Entries taken from a collection

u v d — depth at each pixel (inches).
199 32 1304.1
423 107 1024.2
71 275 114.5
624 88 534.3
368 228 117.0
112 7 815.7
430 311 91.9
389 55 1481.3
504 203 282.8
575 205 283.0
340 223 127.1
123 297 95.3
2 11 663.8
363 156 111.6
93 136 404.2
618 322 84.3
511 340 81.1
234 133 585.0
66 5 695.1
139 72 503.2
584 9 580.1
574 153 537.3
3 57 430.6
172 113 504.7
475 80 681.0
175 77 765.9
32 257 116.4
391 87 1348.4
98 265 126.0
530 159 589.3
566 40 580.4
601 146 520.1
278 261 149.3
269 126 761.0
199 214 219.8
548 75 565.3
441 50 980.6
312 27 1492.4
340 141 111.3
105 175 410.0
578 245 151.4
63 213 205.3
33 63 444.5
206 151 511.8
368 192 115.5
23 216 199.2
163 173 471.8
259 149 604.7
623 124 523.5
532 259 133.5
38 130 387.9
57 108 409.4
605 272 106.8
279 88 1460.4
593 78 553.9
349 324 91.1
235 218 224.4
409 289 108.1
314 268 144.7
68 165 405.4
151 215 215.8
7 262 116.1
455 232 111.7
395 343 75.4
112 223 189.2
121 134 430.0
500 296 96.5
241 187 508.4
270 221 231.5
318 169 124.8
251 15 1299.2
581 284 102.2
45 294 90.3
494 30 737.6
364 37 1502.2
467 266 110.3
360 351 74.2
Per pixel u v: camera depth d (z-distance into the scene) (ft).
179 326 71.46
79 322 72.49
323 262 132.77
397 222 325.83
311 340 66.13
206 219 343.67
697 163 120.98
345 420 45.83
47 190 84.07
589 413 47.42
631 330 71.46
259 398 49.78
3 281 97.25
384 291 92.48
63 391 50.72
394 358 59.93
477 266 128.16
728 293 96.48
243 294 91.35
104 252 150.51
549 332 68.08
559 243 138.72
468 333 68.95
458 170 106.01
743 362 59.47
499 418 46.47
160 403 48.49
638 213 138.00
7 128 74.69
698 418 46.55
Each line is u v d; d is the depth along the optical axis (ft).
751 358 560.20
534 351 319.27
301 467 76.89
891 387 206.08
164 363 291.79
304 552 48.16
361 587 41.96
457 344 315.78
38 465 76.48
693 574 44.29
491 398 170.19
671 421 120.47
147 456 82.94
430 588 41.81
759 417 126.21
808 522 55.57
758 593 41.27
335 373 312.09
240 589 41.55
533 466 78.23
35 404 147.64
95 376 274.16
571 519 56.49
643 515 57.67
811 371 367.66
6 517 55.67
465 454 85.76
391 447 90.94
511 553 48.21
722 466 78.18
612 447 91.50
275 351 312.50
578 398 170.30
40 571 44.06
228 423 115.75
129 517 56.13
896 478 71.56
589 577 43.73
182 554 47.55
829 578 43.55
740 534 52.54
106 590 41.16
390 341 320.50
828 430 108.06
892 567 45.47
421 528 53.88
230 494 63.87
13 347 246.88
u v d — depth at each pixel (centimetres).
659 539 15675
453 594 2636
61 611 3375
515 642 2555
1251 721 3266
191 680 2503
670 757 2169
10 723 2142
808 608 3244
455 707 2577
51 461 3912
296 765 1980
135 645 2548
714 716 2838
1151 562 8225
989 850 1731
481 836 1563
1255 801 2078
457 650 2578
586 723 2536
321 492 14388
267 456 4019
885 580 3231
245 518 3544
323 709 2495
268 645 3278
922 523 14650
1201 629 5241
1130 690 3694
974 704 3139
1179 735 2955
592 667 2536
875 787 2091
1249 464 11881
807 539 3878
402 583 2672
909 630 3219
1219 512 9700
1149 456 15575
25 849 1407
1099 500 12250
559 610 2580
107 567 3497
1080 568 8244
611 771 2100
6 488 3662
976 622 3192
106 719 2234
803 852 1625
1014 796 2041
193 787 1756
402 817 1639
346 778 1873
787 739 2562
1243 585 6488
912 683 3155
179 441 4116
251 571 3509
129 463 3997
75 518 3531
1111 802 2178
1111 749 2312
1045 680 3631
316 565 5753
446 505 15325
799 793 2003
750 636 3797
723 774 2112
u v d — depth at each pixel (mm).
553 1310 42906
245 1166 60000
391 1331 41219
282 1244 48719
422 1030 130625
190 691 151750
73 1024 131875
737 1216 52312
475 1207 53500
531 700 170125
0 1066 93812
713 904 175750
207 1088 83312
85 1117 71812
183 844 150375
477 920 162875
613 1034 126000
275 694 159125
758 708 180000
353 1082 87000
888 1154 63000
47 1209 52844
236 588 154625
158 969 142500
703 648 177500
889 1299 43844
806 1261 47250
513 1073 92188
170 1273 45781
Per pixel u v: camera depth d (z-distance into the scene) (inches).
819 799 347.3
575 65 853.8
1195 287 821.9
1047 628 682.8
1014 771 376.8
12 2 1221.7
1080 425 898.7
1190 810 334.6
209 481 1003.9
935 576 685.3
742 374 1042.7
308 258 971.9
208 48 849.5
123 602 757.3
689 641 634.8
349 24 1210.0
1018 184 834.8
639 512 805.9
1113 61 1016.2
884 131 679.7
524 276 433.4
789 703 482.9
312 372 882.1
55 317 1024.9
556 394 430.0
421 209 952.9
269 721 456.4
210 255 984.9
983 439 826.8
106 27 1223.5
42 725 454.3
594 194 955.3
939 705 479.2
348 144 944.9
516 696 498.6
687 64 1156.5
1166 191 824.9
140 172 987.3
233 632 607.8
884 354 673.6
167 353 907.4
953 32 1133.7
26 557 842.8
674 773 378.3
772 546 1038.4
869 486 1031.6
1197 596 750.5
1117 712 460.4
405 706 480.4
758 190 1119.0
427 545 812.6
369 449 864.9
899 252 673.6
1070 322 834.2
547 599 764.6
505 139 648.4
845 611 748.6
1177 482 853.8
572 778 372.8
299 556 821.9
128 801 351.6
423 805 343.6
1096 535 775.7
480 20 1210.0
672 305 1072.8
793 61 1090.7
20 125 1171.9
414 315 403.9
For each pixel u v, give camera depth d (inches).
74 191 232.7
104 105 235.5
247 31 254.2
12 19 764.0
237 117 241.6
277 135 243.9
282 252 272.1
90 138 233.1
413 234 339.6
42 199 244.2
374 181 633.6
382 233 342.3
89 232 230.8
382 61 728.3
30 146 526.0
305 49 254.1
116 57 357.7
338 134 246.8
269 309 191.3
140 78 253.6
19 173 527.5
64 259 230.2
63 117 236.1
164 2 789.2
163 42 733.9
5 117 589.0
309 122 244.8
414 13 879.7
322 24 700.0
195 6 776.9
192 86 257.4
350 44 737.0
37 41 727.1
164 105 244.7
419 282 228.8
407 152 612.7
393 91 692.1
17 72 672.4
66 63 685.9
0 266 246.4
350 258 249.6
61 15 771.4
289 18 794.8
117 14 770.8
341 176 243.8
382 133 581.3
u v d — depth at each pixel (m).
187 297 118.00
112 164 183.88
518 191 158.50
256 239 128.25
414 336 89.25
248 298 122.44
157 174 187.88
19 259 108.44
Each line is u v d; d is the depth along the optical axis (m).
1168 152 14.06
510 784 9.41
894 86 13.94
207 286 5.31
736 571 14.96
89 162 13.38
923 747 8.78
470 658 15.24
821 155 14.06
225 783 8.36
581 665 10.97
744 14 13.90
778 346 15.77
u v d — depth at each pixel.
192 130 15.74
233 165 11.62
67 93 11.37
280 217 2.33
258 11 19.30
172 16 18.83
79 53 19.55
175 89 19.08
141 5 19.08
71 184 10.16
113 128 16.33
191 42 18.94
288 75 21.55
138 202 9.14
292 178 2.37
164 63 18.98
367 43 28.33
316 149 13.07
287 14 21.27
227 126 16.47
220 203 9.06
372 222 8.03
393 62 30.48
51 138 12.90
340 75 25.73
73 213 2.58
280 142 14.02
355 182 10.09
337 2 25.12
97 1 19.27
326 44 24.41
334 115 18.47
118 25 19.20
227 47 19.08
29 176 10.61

TRY IT
Each line above from the one with "26 557 842.8" up to and including the one with "89 232 230.8" must be set down exactly, and no line outside that span may appear.

THE ANSWER
26 557 842.8
674 773 378.3
772 546 1038.4
869 486 1031.6
1197 596 750.5
1117 712 460.4
405 706 480.4
758 190 1119.0
427 545 812.6
369 449 864.9
899 252 673.6
1070 322 834.2
547 599 764.6
505 139 648.4
845 611 748.6
1177 482 853.8
572 778 372.8
299 556 821.9
128 801 351.6
423 805 343.6
1096 535 775.7
480 20 1210.0
672 305 1072.8
793 61 1090.7
20 125 1171.9
414 315 403.9
For each pixel u v, give camera depth d (inches).
74 191 232.7
104 105 235.5
247 31 254.2
12 19 764.0
237 117 241.6
277 135 243.9
282 252 272.1
90 138 233.1
413 234 339.6
42 199 244.2
374 181 633.6
382 233 342.3
89 232 230.8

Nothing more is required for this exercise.